=== Stored data entries ===
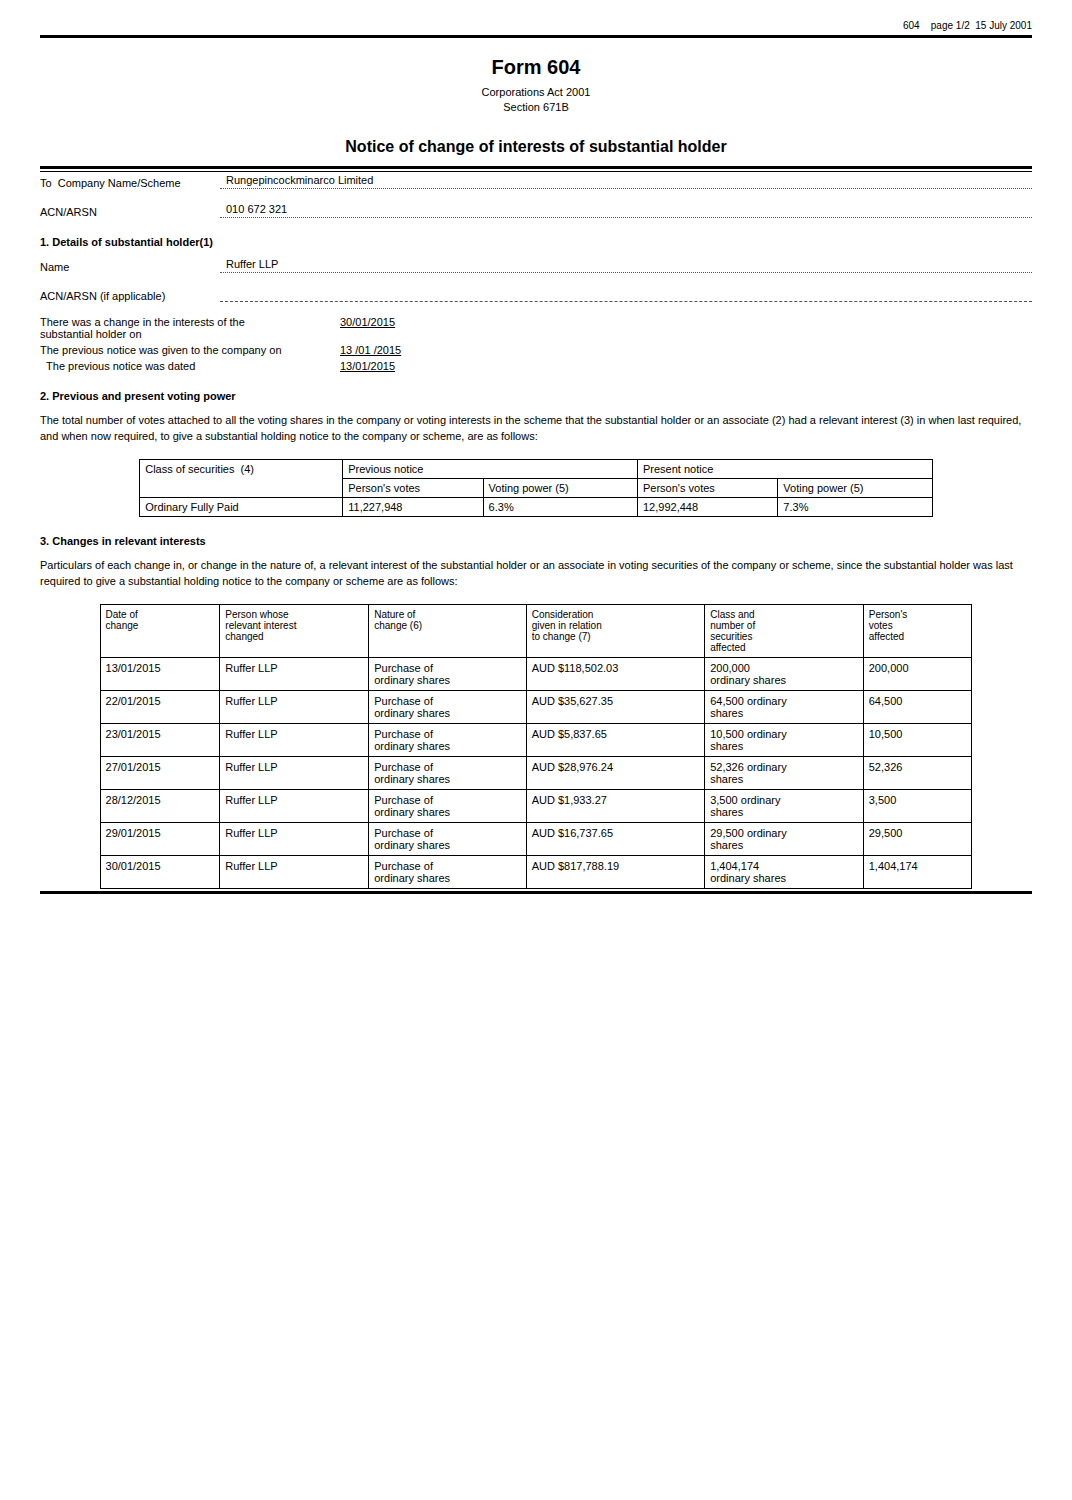604 page 1/2 15 July 2001
Form 604
Corporations Act 2001
Section 671B
Notice of change of interests of substantial holder
To Company Name/Scheme
Rungepincockminarco Limited
ACN/ARSN
010 672 321
1. Details of substantial holder(1)
Name
Ruffer LLP
ACN/ARSN (if applicable)
There was a change in the interests of the
substantial holder on
30/01/2015
The previous notice was given to the company on
13 /01 /2015
The previous notice was dated
13/01/2015
2. Previous and present voting power
The total number of votes attached to all the voting shares in the company or voting interests in the scheme that the substantial holder or an associate (2) had a relevant interest (3) in when last required, and when now required, to give a substantial holding notice to the company or scheme, are as follows:
| Class of securities (4) | Previous notice | Present notice |
| --- | --- | --- |
| Person's votes | Voting power (5) | Person's votes | Voting power (5) |
| Ordinary Fully Paid | 11,227,948 | 6.3% | 12,992,448 | 7.3% |
3. Changes in relevant interests
Particulars of each change in, or change in the nature of, a relevant interest of the substantial holder or an associate in voting securities of the company or scheme, since the substantial holder was last required to give a substantial holding notice to the company or scheme are as follows:
| Date of change | Person whose relevant interest changed | Nature of change (6) | Consideration given in relation to change (7) | Class and number of securities affected | Person's votes affected |
| --- | --- | --- | --- | --- | --- |
| 13/01/2015 | Ruffer LLP | Purchase of ordinary shares | AUD $118,502.03 | 200,000 ordinary shares | 200,000 |
| 22/01/2015 | Ruffer LLP | Purchase of ordinary shares | AUD $35,627.35 | 64,500 ordinary shares | 64,500 |
| 23/01/2015 | Ruffer LLP | Purchase of ordinary shares | AUD $5,837.65 | 10,500 ordinary shares | 10,500 |
| 27/01/2015 | Ruffer LLP | Purchase of ordinary shares | AUD $28,976.24 | 52,326 ordinary shares | 52,326 |
| 28/12/2015 | Ruffer LLP | Purchase of ordinary shares | AUD $1,933.27 | 3,500 ordinary shares | 3,500 |
| 29/01/2015 | Ruffer LLP | Purchase of ordinary shares | AUD $16,737.65 | 29,500 ordinary shares | 29,500 |
| 30/01/2015 | Ruffer LLP | Purchase of ordinary shares | AUD $817,788.19 | 1,404,174 ordinary shares | 1,404,174 |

=== Required action ===
Looking at the data above, return every line from the one with "There was a change in the interests of the" down to the one with "shares | 64,500 |", exactly and inclusively.

=== Written answer ===
There was a change in the interests of the
substantial holder on
30/01/2015
The previous notice was given to the company on
13 /01 /2015
The previous notice was dated
13/01/2015
2. Previous and present voting power
The total number of votes attached to all the voting shares in the company or voting interests in the scheme that the substantial holder or an associate (2) had a relevant interest (3) in when last required, and when now required, to give a substantial holding notice to the company or scheme, are as follows:
| Class of securities (4) | Previous notice | Present notice |
| --- | --- | --- |
| Person's votes | Voting power (5) | Person's votes | Voting power (5) |
| Ordinary Fully Paid | 11,227,948 | 6.3% | 12,992,448 | 7.3% |
3. Changes in relevant interests
Particulars of each change in, or change in the nature of, a relevant interest of the substantial holder or an associate in voting securities of the company or scheme, since the substantial holder was last required to give a substantial holding notice to the company or scheme are as follows:
| Date of change | Person whose relevant interest changed | Nature of change (6) | Consideration given in relation to change (7) | Class and number of securities affected | Person's votes affected |
| --- | --- | --- | --- | --- | --- |
| 13/01/2015 | Ruffer LLP | Purchase of ordinary shares | AUD $118,502.03 | 200,000 ordinary shares | 200,000 |
| 22/01/2015 | Ruffer LLP | Purchase of ordinary shares | AUD $35,627.35 | 64,500 ordinary shares | 64,500 |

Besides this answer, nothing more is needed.